Schönheit, Mutterschaft oder Geburt sind nicht nur permanente Themen für Bohlmann, ihre Arbeiten selbst sind ungeheuer weiblich. Auch vom Material her. Hautfarbener Flaum oder Garne in rosa Fleischton - all das erinnert an eine warme lichte Welt der Frauen - die bei der Künstlerin jedoch immer wieder durch anatomische Details, Endlichkeit und Tod gebrochen wird und feine Risse erhält.
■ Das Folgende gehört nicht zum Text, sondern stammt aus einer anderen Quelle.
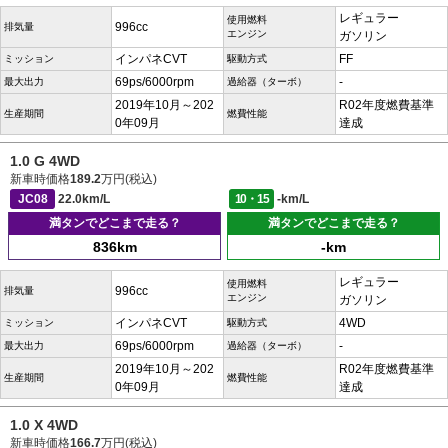
レギュラー
使用燃料
996cc
排気量
エンジン
ガソリン
インパネCVT
FF
ミッション
駆動方式
69ps/6000rpm
-
最大出力
過給器（ターボ）
2019年10月～202
R02年度燃費基準
生産期間
燃費性能
0年09月
達成
1.0 G 4WD
新車時価格
189.2
万円(税込)
JC08
22.0km/L
10・15
-km/L
満タンでどこまで走る？
満タンでどこまで走る？
836km
-km
レギュラー
使用燃料
996cc
排気量
エンジン
ガソリン
インパネCVT
4WD
ミッション
駆動方式
69ps/6000rpm
-
最大出力
過給器（ターボ）
2019年10月～202
R02年度燃費基準
生産期間
燃費性能
0年09月
達成
1.0 X 4WD
新車時価格
166.7
万円(税込)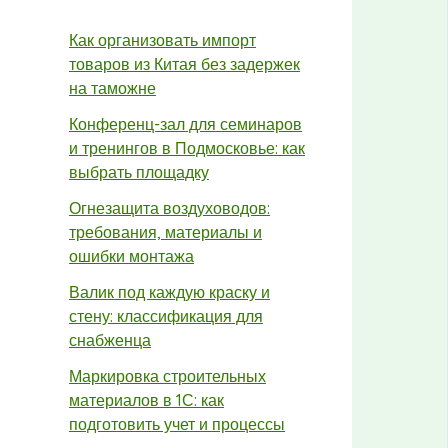
Как организовать импорт
товаров из Китая без задержек
на таможне
Конференц-зал для семинаров
и тренингов в Подмосковье: как
выбрать площадку
Огнезащита воздуховодов:
требования, материалы и
ошибки монтажа
Валик под каждую краску и
стену: классификация для
снабженца
Маркировка строительных
материалов в 1С: как
подготовить учет и процессы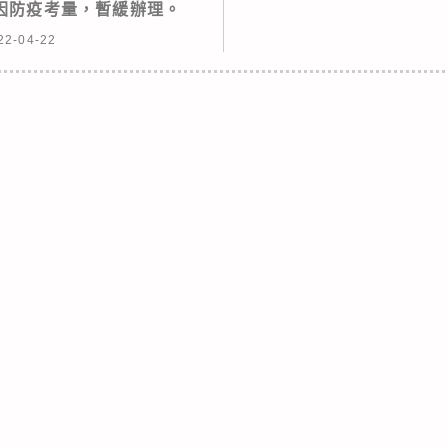
因防疫考量，暫緩辦理。
22-04-22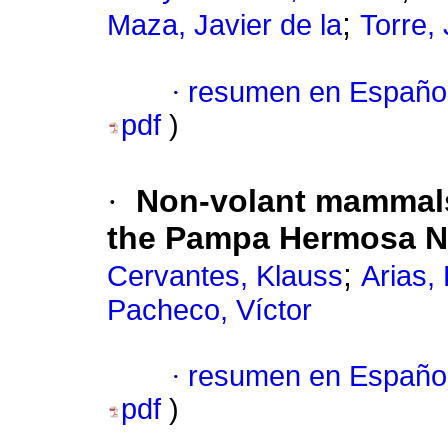
;
Maza, Javier de la
Torre, 
·
resumen en Españo
pdf
)
·
Non-volant mammals
the Pampa Hermosa Na
;
Cervantes, Klauss
Arias, 
Pacheco, Víctor
·
resumen en Españo
pdf
)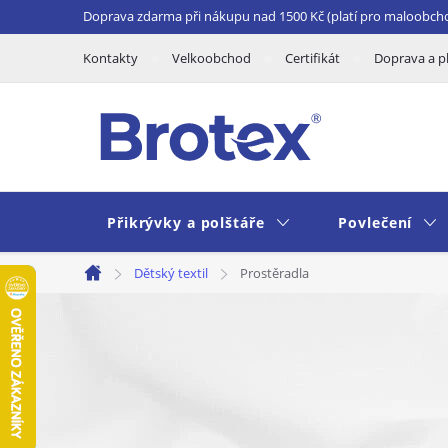
Přejít
Doprava zdarma při nákupu nad 1500 Kč (platí pro maloobch
na
Kontakty
Velkoobchod
Certifikát
Doprava a p
obsah
Přikrývky a polštáře
Povlečení
Dětský textil
Prostěradla
Domů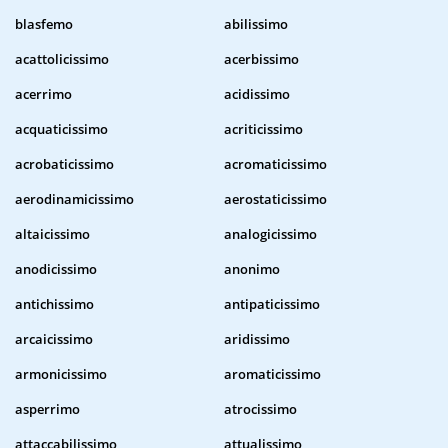
blasfemo
abilissimo
acattolicissimo
acerbissimo
acerrimo
acidissimo
acquaticissimo
acriticissimo
acrobaticissimo
acromaticissimo
aerodinamicissimo
aerostaticissimo
altaicissimo
analogicissimo
anodicissimo
anonimo
antichissimo
antipaticissimo
arcaicissimo
aridissimo
armonicissimo
aromaticissimo
asperrimo
atrocissimo
attaccabilissimo
attualissimo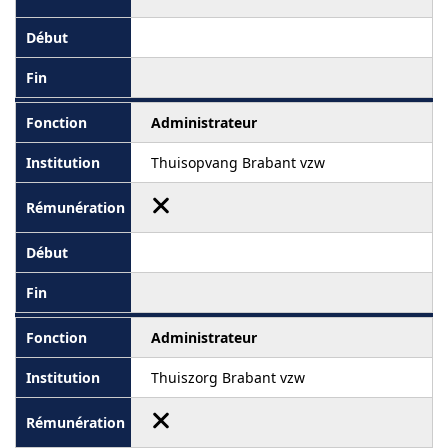
Administrateur
Thuisopvang Brabant vzw
Administrateur
Thuiszorg Brabant vzw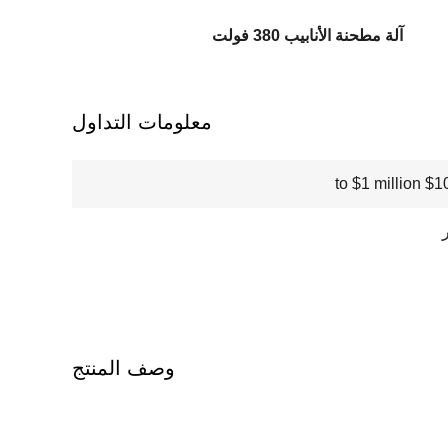
آلة مطحنة الأنابيب 380 فولت
معلومات التداول
$100000
وصف المنتج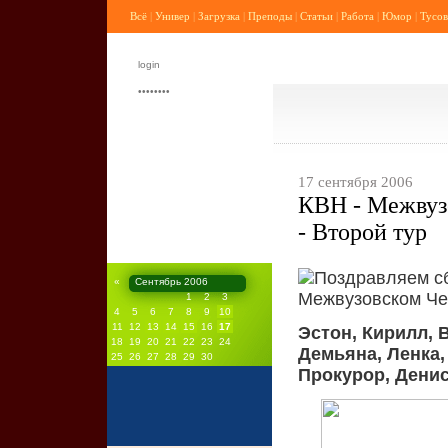
Всё
|
Универ
|
Загрузка
|
Преподы
|
Статьи
|
Работа
|
Юмор
|
Тусов
17 сентября 2006
КВН - Межвуз
- Второй тур
Поздравляем с
«
Сентябрь 2006
Межвузовском Че
1
2
3
4
5
6
7
8
9
10
11
12
13
14
15
16
17
Эстон, Кирилл, 
18
19
20
21
22
23
24
Демьяна, Ленка,
25
26
27
28
29
30
Прокурор, Денис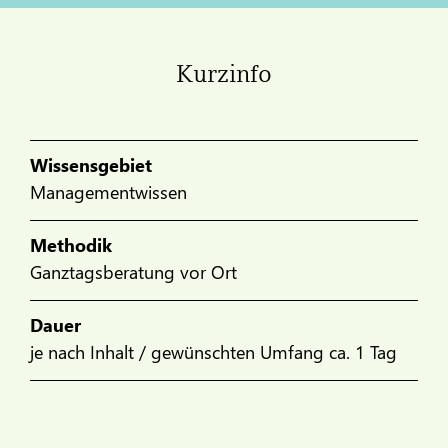
Kurzinfo
Wissensgebiet
Managementwissen
Methodik
Ganztagsberatung vor Ort
Dauer
je nach Inhalt / gewünschten Umfang ca. 1 Tag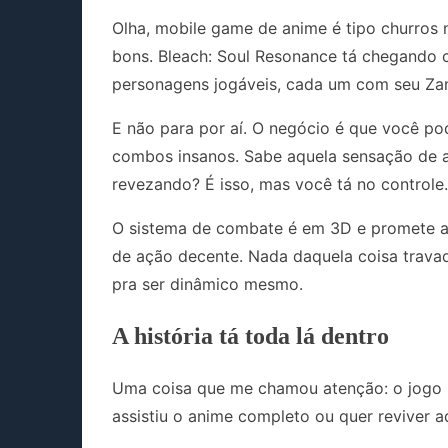
Olha, mobile game de anime é tipo churros 
bons. Bleach: Soul Resonance tá chegando
personagens jogáveis, cada um com seu Zanp
E não para por aí. O negócio é que você p
combos insanos. Sabe aquela sensação de as
revezando? É isso, mas você tá no controle.
O sistema de combate é em 3D e promete aq
de ação decente. Nada daquela coisa travad
pra ser dinâmico mesmo.
A história tá toda lá dentro
Uma coisa que me chamou atenção: o jogo re
assistiu o anime completo ou quer reviver a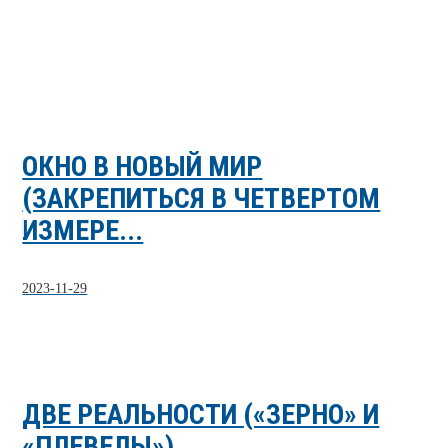
ОКНО В НОВЫЙ МИР
(ЗАКРЕПИТЬСЯ В ЧЕТВЕРТОМ
ИЗМЕРЕ...
2023-11-29
ДВЕ РЕАЛЬНОСТИ («ЗЕРНО» И
«ПЛЕВЕЛЫ»)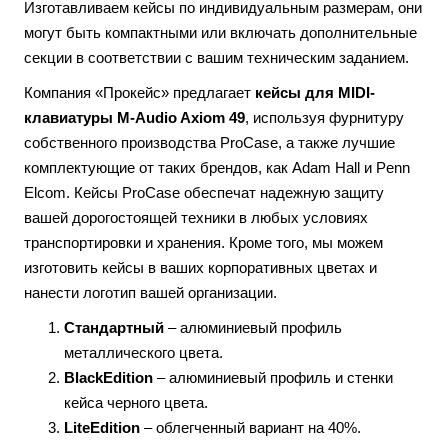
Изготавливаем кейсы по индивидуальным размерам, они
могут быть компактными или включать дополнительные
секции в соответствии с вашим техническим заданием.
Компания «Прокейс» предлагает
кейсы для MIDI-
клавиатуры M-Audio Axiom 49
, используя фурнитуру
собственного производства ProCase, а также лучшие
комплектующие от таких брендов, как Adam Hall и Penn
Elcom. Кейсы ProCase обеспечат надежную защиту
вашей дорогостоящей техники в любых условиях
транспортировки и хранения. Кроме того, мы можем
изготовить кейсы в ваших корпоративных цветах и
нанести логотип вашей организации.
Стандартный
– алюминиевый профиль
металлического цвета.
BlackEdition
– алюминиевый профиль и стенки
кейса черного цвета.
LiteEdition
– облегченный вариант на 40%.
Vielleicht arbeitet Bohlmann intuitiv: Bei ihr entstehen Dinge aus dem Zufall, der Situation als Ereignis. Überall im Atelier stehen großformatige Ölbilder. Mit dem besonderen Bohlmannschen Pinselauftrag, der die Materialität sanft betont und ein wenig impressionistisch wirkt. Gerade weil die Künstlerin so bescheiden ist, kann man einfach immer wieder nur staunen über dieses riesige malerische Talent.

Und dann ist da natürlich noch ein besonderer Witz. Eine Wand des Ateliers ist mit kleinen glänzenden Kissen verziert. Kommt man näher, sieht man die Stickereien darauf. Wieder geht es um Männer und Frauen. Männer sind bei Bohlmann als Hirsch dargestellt, Frauen sind die Gejagten - na ja, aber ganz so einfach ist es auch nicht . . .

Ach ja, wenn Bohlmann die steile Treppe ihres Dachateliers in der Schwarzenbergstraße runtergeht, liegt da der Schauraum, ungefähr 32 Quadratmeter groß. Ihn stellt Bohlmann kostenlos für Ausstellungen der Künstlergruppe artplacement bereit.